In [1]:
import pandas as pd
import numpy as np

from sklearn.linear_model import LinearRegression, ElasticNet
from sklearn.tree import DecisionTreeRegressor
from sklearn.ensemble import RandomForestRegressor

from sklearn.model_selection import train_test_split, GridSearchCV
from sklearn.metrics import mean_squared_error, mean_absolute_error, r2_score

import mlflow

In [3]:
mlflow.autolog()

2023/10/06 19:09:57 INFO mlflow.tracking.fluent: Autologging successfully enabled for sklearn.


In [4]:
df = pd.read_parquet('data/refined/dataset.parquet')

In [5]:
df.head()

Unnamed: 0,asin,brand,price,sales,bsr,fba_fees,active_sellers,ratings,review_count,images,review_velocity,category,top_selling_brand
0,B00NW479QO,Lindt,3.5,13466.0,3.0,2.62,30.0,5.0,44069.0,12.0,868.0,Food Cupboard,True
1,B004OCO20E,Andrex,18.28,13338.0,2.0,8.38,30.0,5.0,40397.0,5.0,830.0,Grocery,True
2,B0049NYI7K,BAILEYS,9.99,11194.0,4.0,3.93,22.0,5.0,3827.0,6.0,235.0,"Beer, Wine & Spirits",True
3,B016DEGFWI,Tassimo,14.87,13492.0,2.0,5.19,11.0,5.0,28800.0,5.0,466.0,Fresh & Chilled,True
4,B07JVF2FCV,Tassimo,45.0,13377.0,6.0,11.03,1.0,5.0,27494.0,9.0,223.0,Drinks,True


In [6]:
df_model = df.drop(columns = ['asin','brand'])

df_model = pd.concat([df_model,pd.get_dummies(df_model['category'])], axis = 1)

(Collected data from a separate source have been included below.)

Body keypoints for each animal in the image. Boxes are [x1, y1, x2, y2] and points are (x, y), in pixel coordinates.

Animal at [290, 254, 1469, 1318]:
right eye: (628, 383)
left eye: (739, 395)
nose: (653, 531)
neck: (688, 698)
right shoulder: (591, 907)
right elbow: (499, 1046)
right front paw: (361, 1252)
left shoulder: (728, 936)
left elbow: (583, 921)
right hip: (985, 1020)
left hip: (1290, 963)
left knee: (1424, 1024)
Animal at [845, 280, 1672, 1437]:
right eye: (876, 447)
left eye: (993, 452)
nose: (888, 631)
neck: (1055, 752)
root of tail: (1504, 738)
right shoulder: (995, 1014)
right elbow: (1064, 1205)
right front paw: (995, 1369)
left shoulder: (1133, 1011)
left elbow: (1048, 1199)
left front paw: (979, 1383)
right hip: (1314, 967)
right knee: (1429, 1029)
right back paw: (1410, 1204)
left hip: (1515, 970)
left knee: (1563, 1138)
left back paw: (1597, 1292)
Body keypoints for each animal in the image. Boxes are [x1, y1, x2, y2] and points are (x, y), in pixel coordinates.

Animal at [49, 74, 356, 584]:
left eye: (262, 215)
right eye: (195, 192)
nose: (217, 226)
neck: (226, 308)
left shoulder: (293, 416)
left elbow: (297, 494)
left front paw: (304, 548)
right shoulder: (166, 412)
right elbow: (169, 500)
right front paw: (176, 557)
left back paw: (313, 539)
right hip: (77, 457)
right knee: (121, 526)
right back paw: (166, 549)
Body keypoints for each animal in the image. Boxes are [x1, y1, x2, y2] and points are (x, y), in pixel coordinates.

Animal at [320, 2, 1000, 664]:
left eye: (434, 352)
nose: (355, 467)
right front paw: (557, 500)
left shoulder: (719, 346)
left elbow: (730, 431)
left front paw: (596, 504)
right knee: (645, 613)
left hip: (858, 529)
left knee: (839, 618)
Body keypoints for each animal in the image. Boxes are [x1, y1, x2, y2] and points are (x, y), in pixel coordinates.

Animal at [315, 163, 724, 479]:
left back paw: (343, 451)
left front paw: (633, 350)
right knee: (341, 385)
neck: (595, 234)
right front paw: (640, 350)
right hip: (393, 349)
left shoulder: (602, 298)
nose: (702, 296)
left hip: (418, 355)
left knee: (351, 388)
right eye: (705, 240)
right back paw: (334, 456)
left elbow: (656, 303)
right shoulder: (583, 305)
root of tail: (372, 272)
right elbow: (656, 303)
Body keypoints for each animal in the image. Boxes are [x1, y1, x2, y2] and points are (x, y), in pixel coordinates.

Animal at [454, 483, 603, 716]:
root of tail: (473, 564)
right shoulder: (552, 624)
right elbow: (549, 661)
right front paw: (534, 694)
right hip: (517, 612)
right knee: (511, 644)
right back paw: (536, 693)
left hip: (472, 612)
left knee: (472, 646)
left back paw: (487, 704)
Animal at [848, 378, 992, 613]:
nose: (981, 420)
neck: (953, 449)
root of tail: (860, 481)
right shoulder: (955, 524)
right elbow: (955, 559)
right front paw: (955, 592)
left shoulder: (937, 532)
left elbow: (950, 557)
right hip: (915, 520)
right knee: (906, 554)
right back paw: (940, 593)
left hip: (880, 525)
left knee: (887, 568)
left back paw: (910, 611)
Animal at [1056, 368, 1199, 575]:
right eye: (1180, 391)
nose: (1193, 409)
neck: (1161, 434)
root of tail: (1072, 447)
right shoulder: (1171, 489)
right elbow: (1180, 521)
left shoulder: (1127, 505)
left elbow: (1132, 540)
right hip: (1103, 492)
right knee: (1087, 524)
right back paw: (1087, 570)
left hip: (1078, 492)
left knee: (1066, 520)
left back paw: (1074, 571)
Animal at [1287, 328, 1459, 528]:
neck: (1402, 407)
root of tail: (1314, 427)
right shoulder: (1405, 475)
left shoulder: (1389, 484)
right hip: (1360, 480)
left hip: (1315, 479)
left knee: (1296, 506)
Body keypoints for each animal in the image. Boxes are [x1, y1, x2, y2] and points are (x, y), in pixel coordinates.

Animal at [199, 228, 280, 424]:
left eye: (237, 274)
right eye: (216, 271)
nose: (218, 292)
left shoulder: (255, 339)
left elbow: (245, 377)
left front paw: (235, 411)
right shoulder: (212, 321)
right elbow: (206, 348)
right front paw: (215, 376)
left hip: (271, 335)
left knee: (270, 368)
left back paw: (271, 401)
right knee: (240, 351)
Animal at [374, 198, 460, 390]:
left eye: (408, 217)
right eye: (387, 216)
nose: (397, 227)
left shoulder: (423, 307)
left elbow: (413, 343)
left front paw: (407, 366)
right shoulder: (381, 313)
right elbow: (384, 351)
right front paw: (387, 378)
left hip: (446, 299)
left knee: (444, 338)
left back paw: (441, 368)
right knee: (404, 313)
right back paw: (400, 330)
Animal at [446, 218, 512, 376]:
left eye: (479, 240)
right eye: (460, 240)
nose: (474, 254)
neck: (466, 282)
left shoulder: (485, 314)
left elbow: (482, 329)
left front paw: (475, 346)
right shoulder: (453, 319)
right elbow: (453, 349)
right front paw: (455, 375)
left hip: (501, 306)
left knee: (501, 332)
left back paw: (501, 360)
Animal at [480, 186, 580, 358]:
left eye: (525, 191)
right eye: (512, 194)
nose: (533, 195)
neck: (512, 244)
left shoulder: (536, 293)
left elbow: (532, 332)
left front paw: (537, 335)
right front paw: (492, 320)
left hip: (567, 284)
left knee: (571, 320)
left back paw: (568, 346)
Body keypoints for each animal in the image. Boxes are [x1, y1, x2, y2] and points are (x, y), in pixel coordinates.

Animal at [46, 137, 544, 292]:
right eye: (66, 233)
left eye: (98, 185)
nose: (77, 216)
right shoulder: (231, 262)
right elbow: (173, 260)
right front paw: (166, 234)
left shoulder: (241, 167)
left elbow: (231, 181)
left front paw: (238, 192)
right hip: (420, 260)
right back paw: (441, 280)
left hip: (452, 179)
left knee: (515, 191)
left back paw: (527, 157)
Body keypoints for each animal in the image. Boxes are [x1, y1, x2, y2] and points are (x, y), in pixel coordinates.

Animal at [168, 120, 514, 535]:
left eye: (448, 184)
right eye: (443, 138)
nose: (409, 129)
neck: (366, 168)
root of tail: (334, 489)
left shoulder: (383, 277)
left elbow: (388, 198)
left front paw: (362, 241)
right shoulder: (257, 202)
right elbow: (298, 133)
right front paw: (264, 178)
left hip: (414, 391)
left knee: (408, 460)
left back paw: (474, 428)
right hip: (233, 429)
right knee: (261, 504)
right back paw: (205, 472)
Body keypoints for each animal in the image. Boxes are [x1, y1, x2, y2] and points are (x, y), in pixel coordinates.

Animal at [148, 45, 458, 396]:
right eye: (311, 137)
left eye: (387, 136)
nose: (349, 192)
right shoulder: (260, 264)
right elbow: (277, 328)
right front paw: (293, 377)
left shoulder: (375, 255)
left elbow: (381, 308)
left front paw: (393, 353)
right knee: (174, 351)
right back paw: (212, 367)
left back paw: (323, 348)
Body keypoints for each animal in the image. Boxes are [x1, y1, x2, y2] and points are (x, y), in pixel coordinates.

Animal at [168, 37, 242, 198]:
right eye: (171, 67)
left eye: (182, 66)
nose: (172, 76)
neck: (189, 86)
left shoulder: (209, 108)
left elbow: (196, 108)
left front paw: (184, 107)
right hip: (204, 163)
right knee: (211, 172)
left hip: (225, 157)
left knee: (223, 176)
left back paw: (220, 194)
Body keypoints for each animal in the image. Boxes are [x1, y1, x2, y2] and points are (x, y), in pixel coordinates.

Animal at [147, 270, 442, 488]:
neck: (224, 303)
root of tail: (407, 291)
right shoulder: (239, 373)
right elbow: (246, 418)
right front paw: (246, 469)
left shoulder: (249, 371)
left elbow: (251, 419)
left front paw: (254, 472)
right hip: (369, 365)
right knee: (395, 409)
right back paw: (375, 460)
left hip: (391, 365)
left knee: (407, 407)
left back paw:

X = df_model.drop(columns = ['sales','category'])

y = df_model['sales']

In [7]:
lr = LinearRegression()
en = ElasticNet()
dt = DecisionTreeRegressor()
rf = RandomForestRegressor()

models = [lr,en,dt,rf]

In [8]:
X_train, X_test, y_train, y_test = train_test_split(X,y, test_size=0.2, random_state = 123)

In [9]:
en_params = {
    'alpha': [0.1, 1],
    'l1_ratio': [0, 0.5, 1],
}

dt_params = {
                'max_depth': [3, 5, 10],
                'min_samples_split': [2, 5, 10],
                'min_samples_leaf': [1, 3, 5]
            }

rf_params = {
                'n_estimators': [100, 200, 500],
                'max_depth': [3, 5, 10],
                'min_samples_split': [2, 5, 10],
            }


# Baseline Model - Linear Regression

In [18]:
with mlflow.start_run() as run:

    lr.fit(X_train, y_train)

    y_pred = lr.predict(X_test)

    mse = mean_squared_error(y_test, y_pred, squared=False)
    mae = mean_absolute_error(y_test, y_pred)
    r2 = r2_score(y_test, y_pred)

    mlflow.log_metrics({'RMSE':mse,
                       'MAE':mae,
                       'R2':r2})

    print('Test RMSE',mse)
    print('Test MAE', mae)
    print('Test R2', r2)



Test RMSE 1229.6854779511893
Test MAE 540.7653672163756
Test R2 0.4933493760092217


# Other Models and Hyperparameter Optimization

In [19]:
model_list = [(en, en_params),
              (dt, dt_params),
              (rf, rf_params)]

In [20]:
for model, pg in model_list:
    with mlflow.start_run() as run:
            
            cv = GridSearchCV(model,
                            param_grid = pg,
                            n_jobs = -1,
                            verbose=1)
            
            cv.fit(X_train, y_train)

            y_pred = cv.predict(X_test)

            mse = mean_squared_error(y_test, y_pred, squared=False)
            mae = mean_absolute_error(y_test, y_pred)
            r2 = r2_score(y_test, y_pred)

            mlflow.log_metrics({'RMSE':mse,
                                'MAE':mae,
                                'R2':r2})



Fitting 5 folds for each of 6 candidates, totalling 30 fits


2023/10/06 21:30:25 INFO mlflow.sklearn.utils: Logging the 5 best runs, one run will be omitted.


Fitting 5 folds for each of 27 candidates, totalling 135 fits


2023/10/06 21:30:34 INFO mlflow.sklearn.utils: Logging the 5 best runs, 22 runs will be omitted.


Fitting 5 folds for each of 27 candidates, totalling 135 fits


2023/10/06 21:32:36 INFO mlflow.sklearn.utils: Logging the 5 best runs, 22 runs will be omitted.